* [PROMPT]:
Copy the text of the material below word for word, line by line, and leave out the pictures.

* [RECORDS]:
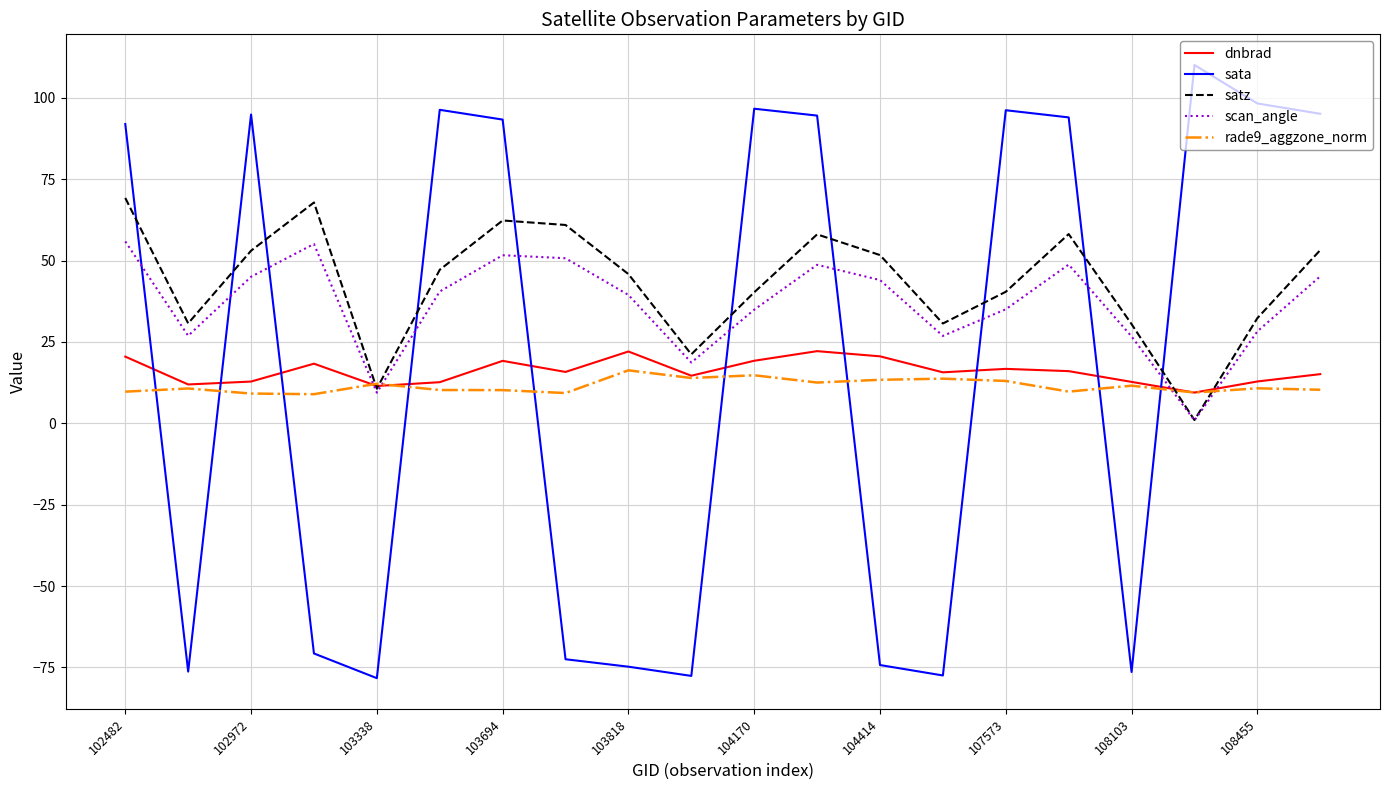

What is the maximum value shown in the chart?

110.1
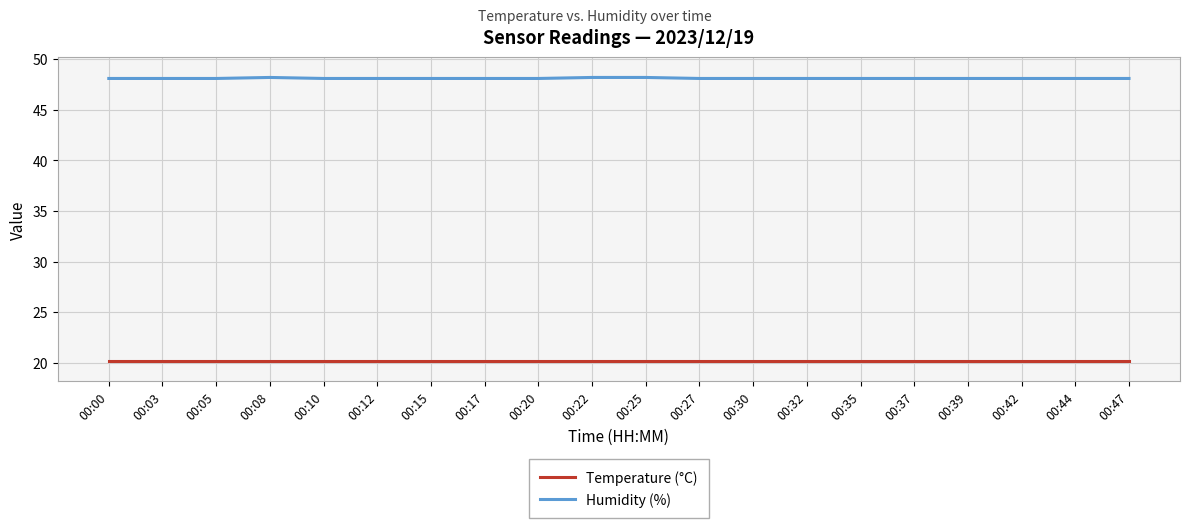

True or false: Temperature (°C) and Humidity (%) cross at least once.

False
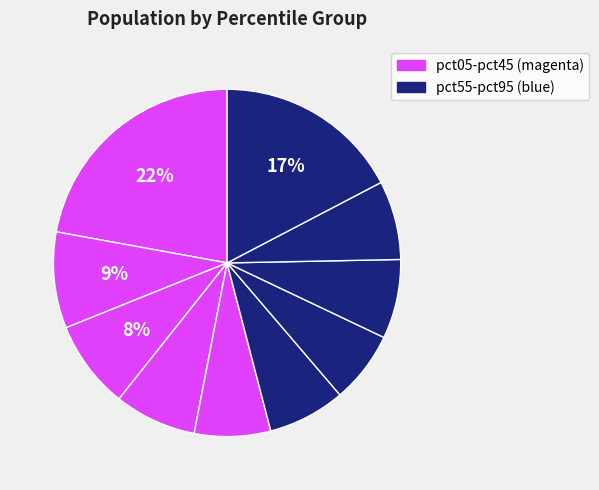

What is the smallest slice in the pie chart?

pct65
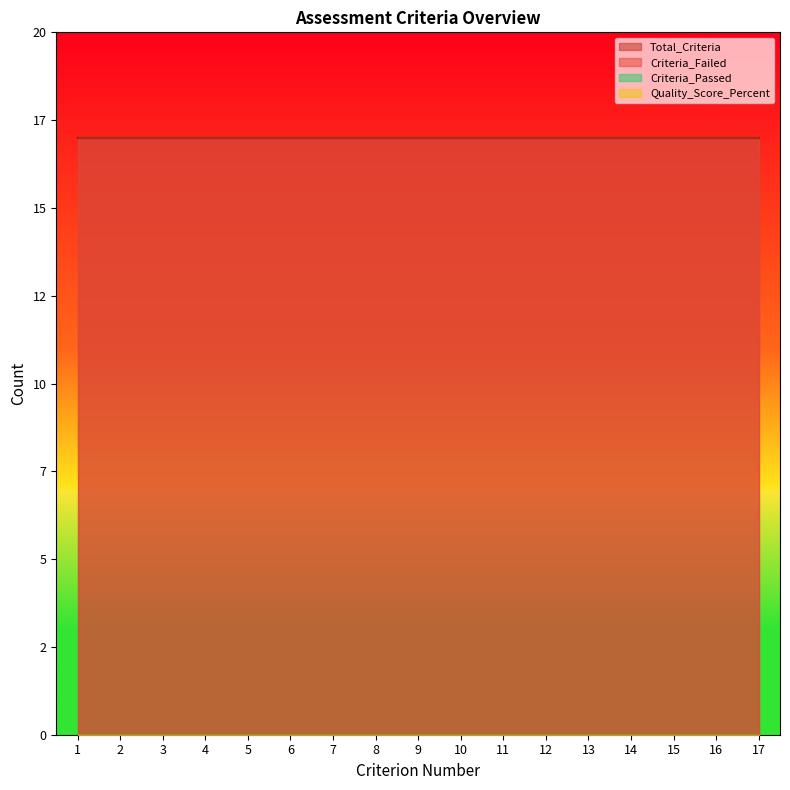

At which label does Criterion_Number reach its minimum?

1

* [YOUR RESPONSE]:
What is the maximum value shown in the chart?

110.1

True or false: Temperature (°C) and Humidity (%) cross at least once.

False

What is the smallest slice in the pie chart?

pct65

At which label does Criterion_Number reach its minimum?

1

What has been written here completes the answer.